Will solar and wind energy companies be able to make it without government subsidies? It seems unlikely, so we should be prepared for solar and wind companies to take a hit.
Between 2008 and 2014, subsidies from the Federal Government provided wind and solar energy companies with about $24 billion. Without these subsidies, it is estimated that wind and solar power would be 35% to 40% more expensive. The solar tax credit that is about to expire actually reimbursed companies for 30% of the costs of building solar installations. Two years ago, when the wind subsidy expired, wind power construction dropped by 90%! The tax credit was then retroactively extended for another year in order to help companies complete projects in progress.
Some energy companies that are heavily invested in wind and solar are taking steps to shield themselves from unprofitable “clean energy” investments. NRG Energy (N:NRG), despite its CEO’s affinity for all things “green” (he owns four electric cars), is a prime example. The company recently announced plans to spin off its renewable energy investments into a separate business in order to protect NRG’s core share price.
The U.S. is not alone in trying to wean wind and solar off of government milk – Germany, Spain, the Czech Republic, and the U.K. are all cutting government funding for these projects.
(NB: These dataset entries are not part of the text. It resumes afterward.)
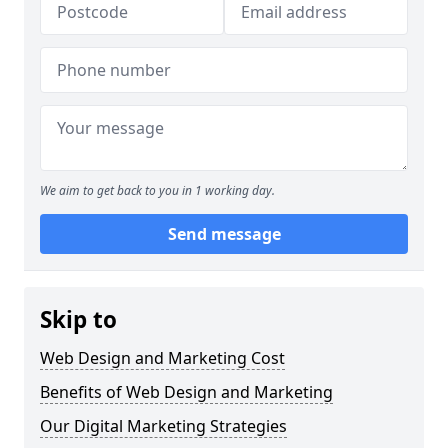
We aim to get back to you in 1 working day.
Send message
Skip to
Web Design and Marketing Cost
Benefits of Web Design and Marketing
Our Digital Marketing Strategies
Some solar companies, like SunEdison (N:SUNE), are moving on from the U.S. and Europe, and are now looking for new markets in India and China. Just recently, the company entered into a relationship with an Indian conglomerate in order to enter the Indian energy market. Just a few days ago, SunEdison won a bid to develop a 500 MW solar project in Andhra Pradesh by offering the lowest tariffs for its solar energy – about 7 cents per kWh.
While the bid certainly pleased the Indian energy minister, Indian investors are wary. Tariffs this low are unlikely to bring in returns, and, are probably just an attempt to capture market share in India.